Marinho, agora, não larga mais o troféu. E recorda a conquista de seu único título pelo time do subúrbio carioca: campeão da Taça Rio'1987. E tinha também a Escola de Samba Padre Miguel, que tinha Castor de Andrade como patrono. Marinho sempre foi apaixonado por samba. Adora sambar. Desfilou três vezes no Sambódromo carioca. E ao carregar o troféu Bola de Ouro, dá sempre uma sambadinha.

Marinho quer dar a volta por cima em Belo Horizonte com apoio da família e sonha reecontrar os companheiros do Atlético - Foto: Gladyston Rodrigues/EM/D.A PRESS

Jogo do bicho


Mas a primeira passagem de Marinho pelo Bangu chegaria ao fim e a ida para o Botafogo, em 1988, ocorreu em um episódio um tanto quanto estranho. “Olha, o Botafogo queria não só que eu fosse para lá, mas também o Mauro Galvão e o Paulinho Criciúma. Pois não é que fomos trocados? Mas não foi por outros jogadores. Disseram-me que foi por pontos do jogo de bicho que o Dr. Castor queria. Acertou com o presidente do Botafogo, Emil Pinheiro, que também era bicheiro.” No Botafogo, foi bicampeão carioca (1989/90).

A dor maior


O Botafogo era uma realidade bem diferente do Bangu. “Lá em Moça Bonita era a favela, todo mundo família, mas no Botafogo a riqueza, a nobreza e, de certa forma, uma solidão”, conta. E foi no clube da Zona Sul que conheceu a maior dor de sua vida e teve início a derrocada. “Eu estava com a perna quebrada. Uma equipe de televisão foi até minha casa, em Jacarepaguá, e lá tinha até piscina, para fazer uma entrevista. Eu estava só, em casa, com meu filho mais novo, o Marlon, então com um ano e sete meses. Eu não vi quando ele se aproximou da piscina e caiu nela, morrendo afogado.”

O mundo de Marinho virou de cabeça para baixo. “Meu chão desapareceu. Não sabia mais o que ia fazer. Meu filho tinha morrido, ali, pertinho de mim e eu não fiz nada. Foi na minha frente. Não tinha vontade de fazer mais nada.”

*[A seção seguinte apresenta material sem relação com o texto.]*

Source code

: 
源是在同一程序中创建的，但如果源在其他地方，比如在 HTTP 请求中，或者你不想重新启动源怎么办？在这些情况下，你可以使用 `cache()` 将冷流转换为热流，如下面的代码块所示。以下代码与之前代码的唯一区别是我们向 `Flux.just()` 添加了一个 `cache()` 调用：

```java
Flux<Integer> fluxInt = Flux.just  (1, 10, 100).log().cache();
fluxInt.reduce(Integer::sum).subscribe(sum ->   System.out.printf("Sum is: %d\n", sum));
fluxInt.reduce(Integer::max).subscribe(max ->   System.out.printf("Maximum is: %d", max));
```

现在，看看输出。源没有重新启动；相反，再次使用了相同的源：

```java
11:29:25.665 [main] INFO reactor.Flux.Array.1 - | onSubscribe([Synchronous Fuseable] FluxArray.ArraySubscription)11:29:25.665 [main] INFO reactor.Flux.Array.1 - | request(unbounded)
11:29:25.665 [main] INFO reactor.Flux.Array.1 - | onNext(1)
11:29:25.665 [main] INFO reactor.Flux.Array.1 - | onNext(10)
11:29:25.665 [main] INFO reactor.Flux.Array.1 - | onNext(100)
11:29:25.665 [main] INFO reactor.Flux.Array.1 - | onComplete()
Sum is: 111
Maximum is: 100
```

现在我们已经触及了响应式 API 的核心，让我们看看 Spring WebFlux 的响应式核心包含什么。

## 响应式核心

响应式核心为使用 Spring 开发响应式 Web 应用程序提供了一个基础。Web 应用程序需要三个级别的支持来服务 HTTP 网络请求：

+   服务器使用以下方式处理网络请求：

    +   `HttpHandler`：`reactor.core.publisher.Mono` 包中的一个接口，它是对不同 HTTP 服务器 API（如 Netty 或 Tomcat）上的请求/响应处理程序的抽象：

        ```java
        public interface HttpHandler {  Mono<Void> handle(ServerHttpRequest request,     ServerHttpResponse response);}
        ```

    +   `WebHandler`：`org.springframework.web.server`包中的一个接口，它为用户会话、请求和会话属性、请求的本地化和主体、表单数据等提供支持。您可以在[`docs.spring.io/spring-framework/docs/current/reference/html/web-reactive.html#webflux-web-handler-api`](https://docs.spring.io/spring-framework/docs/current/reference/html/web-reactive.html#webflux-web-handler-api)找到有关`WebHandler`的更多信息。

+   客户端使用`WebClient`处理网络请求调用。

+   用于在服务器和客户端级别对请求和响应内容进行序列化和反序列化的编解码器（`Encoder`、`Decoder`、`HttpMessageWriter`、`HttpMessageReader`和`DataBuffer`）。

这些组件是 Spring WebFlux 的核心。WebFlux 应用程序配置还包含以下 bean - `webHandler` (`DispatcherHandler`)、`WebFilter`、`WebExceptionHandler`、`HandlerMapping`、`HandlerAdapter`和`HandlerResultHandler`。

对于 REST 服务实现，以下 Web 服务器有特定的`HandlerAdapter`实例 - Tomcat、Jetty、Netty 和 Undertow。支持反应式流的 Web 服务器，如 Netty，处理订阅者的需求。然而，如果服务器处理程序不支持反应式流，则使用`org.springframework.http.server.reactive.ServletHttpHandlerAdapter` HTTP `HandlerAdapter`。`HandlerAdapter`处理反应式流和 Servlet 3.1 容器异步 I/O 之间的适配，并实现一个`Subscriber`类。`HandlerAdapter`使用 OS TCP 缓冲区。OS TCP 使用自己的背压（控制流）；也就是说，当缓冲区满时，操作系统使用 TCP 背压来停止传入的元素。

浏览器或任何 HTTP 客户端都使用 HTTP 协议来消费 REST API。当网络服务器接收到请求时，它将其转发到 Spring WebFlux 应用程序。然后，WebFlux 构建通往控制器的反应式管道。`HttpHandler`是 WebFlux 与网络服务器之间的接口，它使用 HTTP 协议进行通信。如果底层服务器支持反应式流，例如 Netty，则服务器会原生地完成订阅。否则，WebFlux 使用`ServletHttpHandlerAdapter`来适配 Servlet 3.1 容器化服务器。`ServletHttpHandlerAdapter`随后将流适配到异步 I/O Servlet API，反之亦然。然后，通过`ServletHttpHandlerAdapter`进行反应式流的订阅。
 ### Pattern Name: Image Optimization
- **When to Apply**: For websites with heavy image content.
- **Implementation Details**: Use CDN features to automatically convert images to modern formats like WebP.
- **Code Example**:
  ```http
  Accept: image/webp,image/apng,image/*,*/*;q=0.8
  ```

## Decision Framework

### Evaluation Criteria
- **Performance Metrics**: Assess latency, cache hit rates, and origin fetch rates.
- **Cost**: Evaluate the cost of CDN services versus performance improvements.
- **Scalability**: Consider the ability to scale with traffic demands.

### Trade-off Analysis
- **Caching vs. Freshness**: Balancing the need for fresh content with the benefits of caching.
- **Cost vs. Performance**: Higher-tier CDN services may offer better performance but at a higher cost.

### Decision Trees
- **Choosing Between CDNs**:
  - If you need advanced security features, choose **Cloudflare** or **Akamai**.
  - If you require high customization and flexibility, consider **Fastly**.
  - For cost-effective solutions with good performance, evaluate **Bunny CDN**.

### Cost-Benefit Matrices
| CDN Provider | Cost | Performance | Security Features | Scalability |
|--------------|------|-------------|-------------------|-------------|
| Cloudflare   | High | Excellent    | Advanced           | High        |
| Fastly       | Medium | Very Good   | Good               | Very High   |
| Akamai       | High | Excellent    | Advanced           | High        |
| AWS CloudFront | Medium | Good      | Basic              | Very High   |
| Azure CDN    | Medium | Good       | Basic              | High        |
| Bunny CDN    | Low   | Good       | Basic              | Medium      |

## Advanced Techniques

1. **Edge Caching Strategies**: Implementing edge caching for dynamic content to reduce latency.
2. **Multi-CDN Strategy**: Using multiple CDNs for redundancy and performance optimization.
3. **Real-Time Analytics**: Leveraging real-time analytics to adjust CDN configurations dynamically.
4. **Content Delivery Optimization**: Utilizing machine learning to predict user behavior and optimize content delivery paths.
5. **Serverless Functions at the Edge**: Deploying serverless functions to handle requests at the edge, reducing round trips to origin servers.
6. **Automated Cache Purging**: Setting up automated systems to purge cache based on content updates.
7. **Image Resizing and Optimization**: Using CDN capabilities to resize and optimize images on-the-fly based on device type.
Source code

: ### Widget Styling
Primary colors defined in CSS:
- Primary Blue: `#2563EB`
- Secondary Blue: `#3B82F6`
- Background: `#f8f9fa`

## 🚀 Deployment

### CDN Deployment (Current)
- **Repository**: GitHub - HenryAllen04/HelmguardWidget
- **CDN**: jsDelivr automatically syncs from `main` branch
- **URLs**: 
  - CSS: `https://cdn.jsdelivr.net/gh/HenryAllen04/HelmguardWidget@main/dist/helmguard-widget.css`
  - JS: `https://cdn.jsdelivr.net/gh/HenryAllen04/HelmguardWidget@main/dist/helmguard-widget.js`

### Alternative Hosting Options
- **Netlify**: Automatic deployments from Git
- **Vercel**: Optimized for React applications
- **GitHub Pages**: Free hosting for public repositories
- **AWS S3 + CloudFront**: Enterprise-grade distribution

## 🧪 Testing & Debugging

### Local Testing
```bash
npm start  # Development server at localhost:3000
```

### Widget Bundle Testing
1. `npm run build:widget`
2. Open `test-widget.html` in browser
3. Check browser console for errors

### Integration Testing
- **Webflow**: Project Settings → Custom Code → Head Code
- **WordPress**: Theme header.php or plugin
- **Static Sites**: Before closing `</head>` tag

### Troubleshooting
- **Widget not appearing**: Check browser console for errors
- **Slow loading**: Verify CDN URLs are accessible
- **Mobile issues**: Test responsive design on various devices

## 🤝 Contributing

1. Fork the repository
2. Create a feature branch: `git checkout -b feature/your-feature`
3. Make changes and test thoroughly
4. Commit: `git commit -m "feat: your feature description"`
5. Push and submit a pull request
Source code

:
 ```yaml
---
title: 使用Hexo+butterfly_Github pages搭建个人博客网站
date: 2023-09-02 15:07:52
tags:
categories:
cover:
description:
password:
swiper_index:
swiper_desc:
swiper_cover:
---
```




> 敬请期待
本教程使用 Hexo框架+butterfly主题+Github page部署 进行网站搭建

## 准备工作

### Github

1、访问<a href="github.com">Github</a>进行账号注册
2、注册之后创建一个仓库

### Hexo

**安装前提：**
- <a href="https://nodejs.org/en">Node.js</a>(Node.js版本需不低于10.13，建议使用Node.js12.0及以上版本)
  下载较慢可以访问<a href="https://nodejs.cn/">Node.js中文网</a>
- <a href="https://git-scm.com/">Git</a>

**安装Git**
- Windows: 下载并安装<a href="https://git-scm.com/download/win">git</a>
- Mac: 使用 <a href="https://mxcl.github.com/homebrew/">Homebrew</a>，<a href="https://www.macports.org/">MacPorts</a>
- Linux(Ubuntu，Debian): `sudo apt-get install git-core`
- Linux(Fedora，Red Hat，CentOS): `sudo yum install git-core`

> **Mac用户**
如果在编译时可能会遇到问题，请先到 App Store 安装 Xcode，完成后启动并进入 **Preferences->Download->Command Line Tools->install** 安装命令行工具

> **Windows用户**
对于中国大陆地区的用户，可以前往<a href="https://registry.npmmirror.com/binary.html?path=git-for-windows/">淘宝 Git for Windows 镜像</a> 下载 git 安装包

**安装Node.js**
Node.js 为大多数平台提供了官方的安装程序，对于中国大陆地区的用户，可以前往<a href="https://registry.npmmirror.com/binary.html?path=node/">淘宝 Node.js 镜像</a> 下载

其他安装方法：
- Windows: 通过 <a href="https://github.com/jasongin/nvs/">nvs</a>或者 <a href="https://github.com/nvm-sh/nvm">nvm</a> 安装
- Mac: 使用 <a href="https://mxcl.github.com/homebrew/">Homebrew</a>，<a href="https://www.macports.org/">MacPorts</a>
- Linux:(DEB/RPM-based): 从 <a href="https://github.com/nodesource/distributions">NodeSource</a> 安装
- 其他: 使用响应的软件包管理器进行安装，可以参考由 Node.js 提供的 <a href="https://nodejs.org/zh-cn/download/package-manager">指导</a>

“A partir desse dia, 12 de fevereiro de 1988, me entreguei à bebida. Bebia o dia todo. Em casa, tomava, por dia, uma garrafa de conhaque”, conta ele, que viu a vida familiar se desmoronar. Nem mesmo jogar conseguia mais. Voltou ao Bangu, mas não deu certo. “O futebol tinha acabado.”

Ele chegou a morar em sua Mercedes, lembrança dos áureos tempos. “Eu acabei saindo de casa e fiquei morando no meu carro por 10 dias. Bebia muito.”


Ele quase não se recorda dessa época, pois conta que estava fora de si, entregue à bebida. “Eu virei, praticamente, um mendigo. Perambulava pelas ruas de Bangu e Realengo.  Dormi diversas vezes debaixo de viadutos.”


Os filhos do primeiro casamento,  João Marinho e Priscila, é que tentavam ajudá-lo. Diversas vezes o tiraram da rua e o levaram para casa, em Realengo. Esse é um período do qual Marinho não se recorda bem. E foi quando teve início outra fase terrível de sua vida. “Ele contraiu tuberculose e acabou internado num hospital, em Padre Miguel. Mas não pôde ficar lá. Fui até lá no ano passado e o busquei”, conta o filho Marinho. Mas antes disso os irmãos haviam feito tentativas, em vão, de trazer o pai para Belo Horizonte.

Nova chance


Hoje, Marinho vive numa casa que foi comprada por ele, com o dinheiro do futebol. Aliás, a única coisa que restou. Priscila mora na casa maior do terreno. João Marinho na menor. Lá estão dois netos, Maria Eduarda, de 11 anos, e João Vítor, de 13, que também quer ser jogador de futebol. Eles são a paixão do avô, que sonha com uma nova vida. “Olha, quero me curar. Estou tratando a tuberculose e também faço um tratamento de prótese no Hospital Alberto Cavalcanti. Tudo o que está acontecendo comigo, devo aos meus filhos. Hoje eu não sou mais o pai deles, pois eles é que cuidam de mim”, diz Marinho sorrindo e abraçando os filhos e netos.


Mas ele ainda se recente da falta de amigos e dos irmãos. “Eu gostaria de reencontrar aquela turma do Atlético. Os que jogaram comigo e eram meus amigos. O João Leite, o Reinaldo e o Paulo Isidoro já me ligaram. Mas gostaria de rever todos. Falo com minhas irmãs pelo telefone, mas muito pouco. Gostaria de reencontrar Terezinha, Eliane e Mariinha.”